## Task requirements
[1] Summarize the article on Barclays and gold price manipulation in two sentences.
[2] Answer the following questions using the article on Barclays and gold price manipulation.
(a) On what date did the key event occur, according to the FCA?
(b) How do banks arrive at the fixed gold price?
(c) At which school is Rosa Abrantes-Metz a professor?
[3] Transcribe the passage of the article on Barclays and gold price manipulation from "As reported earlier, the" to "biggest gold dealers.".

[Opening Passage to read section]

The U.K.’s Financial Conduct Authority said Friday that the alleged manipulation of London gold prices was “extremely disappointing” and resulted from Barclays PLC (NYSE:BCS) (LON:BARC) “failing to adequately manage conflicts of interest between itself and its customers.”  The FCA said former Barclays trader Daniel James Plunkett exploited weaknesses in the bank’s systems to influence the price of gold, thus influencing the $20-trillion-a-day gold market.

In its statement, the FCA said the incident helped Barclays PLC (NYSE:BCS) (LON:BARC) avoid paying out $3.9 million to a client on a derivatives contract. Officials said the bank later compensated the customer in full. The FCA said the incident came to light only after the customer had complained to Barclays. The FCA said there were failings at Barclays starting in 2004 until 2013 but that the key event occurred on June 28, 2012, a day after U.K. and U.S. regulators fined the bank in connection with allegedly trying to rig Libor.

Besides the FCA, several other regulators, including Bafin in Germany and the U.S. Commodity Futures Trading Commission, have indicated that they also are investing the alleged gold price fix.

Barclays PLC – Effects of the Libor rigging scandal

The Libor rigging scandal has put scrutiny on how all benchmark prices are set, including London’s gold prices. Banks arrive at the fixed gold price by matching buy and sell orders during a twice-daily telephone call. Miners, jewelers, and central and commercial banks use the fixed price to trade gold.

The Libor scandal erupted a couple of years ago when Barclays PLC (NYSE:BCS) (LON:BARC) was fined £290 million by British and U.S. regulators for attempted manipulation of Libor. Last September, the National Credit Union Administration (NUCA), which regulates U.S. credit unions, filed an anti-trust lawsuit against 13 major international banks as part of the global crackdown in connection with the Libor rate-rigging scandal.

Barclays PLC – Researchers called for investigation

As reported earlier, the researchers who uncovered the Libor scandal called for an investigation of possible gold price manipulation.  Researchers Albert Metz, managing director at Moody’s Corporation Investors Service, and Rosa Abrantes-Metz, a professor at New York University’s Stern School of Business, called for an investigation of collusive behavior.  The primary issue stems from unusual trading patterns near the close of trading in London around 3 p.m. when the fix price is set on a conference call among the biggest gold dealers.

[Closing Passage to read section]
[Opening Records supplied section]

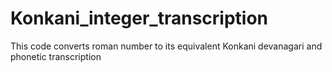 # Konkani_integer_transcription
This code converts roman number to its equivalent Konkani devanagari and phonetic transcription   
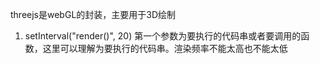 <!--
 * @Author: your name
 * @Date: 2022-04-21 20:01:34
 * @LastEditTime: 2022-04-22 13:08:17
 * @LastEditors: Please set LastEditors
 * @Description: 打开koroFileHeader查看配置 进行设置: https://github.com/OBKoro1/koro1FileHeader/wiki/%E9%85%8D%E7%BD%AE
 * @FilePath: /fe_interview/前端可视化/threejs.md
-->
threejs是webGL的封装，主要用于3D绘制

1. setInterval("render()", 20) 第一个参数为要执行的代码串或者要调用的函数，这里可以理解为要执行的代码串。渲染频率不能太高也不能太低
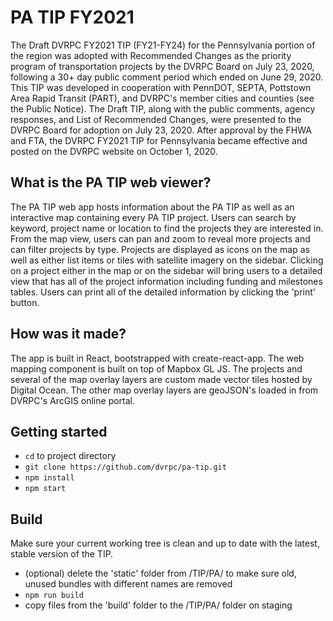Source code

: # PA TIP FY2021
The Draft DVRPC FY2021 TIP (FY21-FY24) for the Pennsylvania portion of the region was adopted with Recommended Changes as the priority program of transportation projects by the DVRPC Board on July 23, 2020, following a 30+ day public comment period which ended on June 29, 2020. This TIP was developed in cooperation with PennDOT, SEPTA, Pottstown Area Rapid Transit (PART), and DVRPC's member cities and counties (see the Public Notice). The Draft TIP, along with the public comments, agency responses, and List of Recommended Changes, were presented to the DVRPC Board for adoption on July 23, 2020. After approval by the FHWA and FTA, the DVRPC FY2021 TIP for Pennsylvania became effective and posted on the DVRPC website on October 1, 2020.

## What is the PA TIP web viewer?
The PA TIP web app hosts information about the PA TIP as well as an interactive map containing every PA TIP project. Users can search by keyword, project name or location to find the projects they are interested in. From the map view, users can pan and zoom to reveal more projects and can filter projects by type. Projects are displayed as icons on the map as well as either list items or tiles with satellite imagery on the sidebar. Clicking on a project either in the map or on the sidebar will bring users to a detailed view that has all of the project information including funding and milestones tables. Users can print all of the detailed information by clicking the 'print' button.

## How was it made?
The app is built in React, bootstrapped with create-react-app. The web mapping component is built on top of Mapbox GL JS. The projects and several of the map overlay layers are custom made vector tiles hosted by Digital Ocean. The other map overlay layers are geoJSON's loaded in from DVRPC's ArcGIS online portal.

## Getting started
- `cd` to project directory
- `git clone https://github.com/dvrpc/pa-tip.git`
- `npm install`
- `npm start`

## Build
Make sure your current working tree is clean and up to date with the latest, stable version of the TIP.
- (optional) delete the 'static' folder from /TIP/PA/ to make sure old, unused bundles with different names are removed
- `npm run build`
- copy files from the 'build' folder to the /TIP/PA/ folder on staging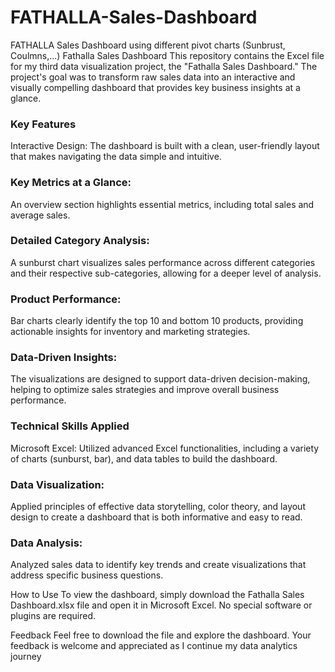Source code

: # FATHALLA-Sales-Dashboard
FATHALLA Sales Dashboard using different pivot charts (Sunbrust, Coulmns,...)
Fathalla Sales Dashboard
This repository contains the Excel file for my third data visualization project, the "Fathalla Sales Dashboard." The project's goal was to transform raw sales data into an interactive and visually compelling dashboard that provides key business insights at a glance.

### Key Features
Interactive Design: The dashboard is built with a clean, user-friendly layout that makes navigating the data simple and intuitive.

### Key Metrics at a Glance: 
An overview section highlights essential metrics, including total sales and average sales.

### Detailed Category Analysis: 
A sunburst chart visualizes sales performance across different categories and their respective sub-categories, allowing for a deeper level of analysis.

### Product Performance: 
Bar charts clearly identify the top 10 and bottom 10 products, providing actionable insights for inventory and marketing strategies.

### Data-Driven Insights: 
The visualizations are designed to support data-driven decision-making, helping to optimize sales strategies and improve overall business performance.

### Technical Skills Applied
Microsoft Excel: Utilized advanced Excel functionalities, including a variety of charts (sunburst, bar), and data tables to build the dashboard.

### Data Visualization: 
Applied principles of effective data storytelling, color theory, and layout design to create a dashboard that is both informative and easy to read.

### Data Analysis: 
Analyzed sales data to identify key trends and create visualizations that address specific business questions.

How to Use
To view the dashboard, simply download the Fathalla Sales Dashboard.xlsx file and open it in Microsoft Excel. No special software or plugins are required.

Feedback
Feel free to download the file and explore the dashboard. Your feedback is welcome and appreciated as I continue my data analytics journey
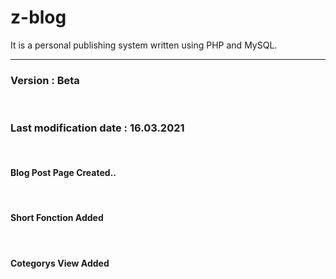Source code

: # z-blog
It is a personal publishing system written using PHP and MySQL.<br><hr>
<h3>Version : Beta</h3><br>
<h3>Last modification date : 16.03.2021</h3><br>
<h4>Blog Post Page Created..</h4><br>
<h4>Short Fonction Added</h4><br>
<h4>Cotegorys View Added</h4><br>
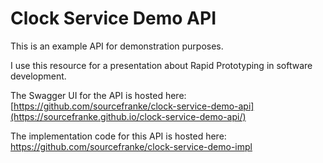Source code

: # Clock Service Demo API

This is an example API for demonstration purposes.

I use this resource for a presentation about Rapid Prototyping in software development.

The Swagger UI for the API is hosted here: [https://github.com/sourcefranke/clock-service-demo-api](https://sourcefranke.github.io/clock-service-demo-api/)

The implementation code for this API is hosted here: https://github.com/sourcefranke/clock-service-demo-impl
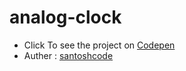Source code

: # analog-clock

- Click To see the project on [Codepen](https://codepen.io/santoshcodes/pen/RwpwPPY)
- Auther : [santoshcode](https://twitter.com/santoshcodes)
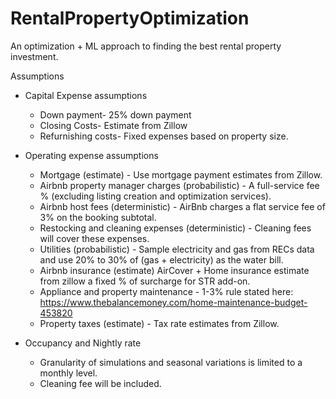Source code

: # RentalPropertyOptimization
An optimization + ML approach to finding the best rental property investment.

Assumptions
- Capital Expense assumptions
  - Down payment- 25% down payment
  - Closing Costs- Estimate from Zillow
  - Refurnishing costs- Fixed expenses based on property size.
    
- Operating expense assumptions
  - Mortgage (estimate) - Use mortgage payment estimates from Zillow.
  - Airbnb property manager charges (probabilistic) - A full-service fee % (excluding listing creation and optimization services).
  - Airbnb host fees (deterministic) - AirBnb charges a flat service fee of 3% on the booking subtotal.
  - Restocking and cleaning expenses (deterministic) - Cleaning fees will cover these expenses.
  - Utilities (probabilistic) - Sample electricity and gas from RECs data and use 20% to 30% of (gas + electricity) as the water bill.
  - Airbnb insurance (estimate) AirCover + Home insurance estimate from zillow a fixed % of surcharge for STR add-on. 
  - Appliance and property maintenance - 1-3% rule stated here: https://www.thebalancemoney.com/home-maintenance-budget-453820
  - Property taxes (estimate) - Tax rate estimates from Zillow.
    
- Occupancy and Nightly rate
  - Granularity of simulations and seasonal variations is limited to a monthly level.
  - Cleaning fee will be included.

[Closing Records supplied section]

## Task results
[1] The U.K.'s Financial Conduct Authority attributed the alleged manipulation of London gold prices to Barclays failing to adequately manage conflicts of interest with its customers. It said former trader Daniel James Plunkett exploited weaknesses in the bank's systems to influence the gold price, helping Barclays avoid paying $3.9 million to a client who was later compensated in full, while the Libor rigging scandal has put scrutiny on how benchmark prices such as London's gold prices are set.

[2]
(a) June 28, 2012.
(b) By matching buy and sell orders during a twice-daily telephone call.
(c) New York University's Stern School of Business.

[3]
As reported earlier, the researchers who uncovered the Libor scandal called for an investigation of possible gold price manipulation.  Researchers Albert Metz, managing director at Moody’s Corporation Investors Service, and Rosa Abrantes-Metz, a professor at New York University’s Stern School of Business, called for an investigation of collusive behavior.  The primary issue stems from unusual trading patterns near the close of trading in London around 3 p.m. when the fix price is set on a conference call among the biggest gold dealers.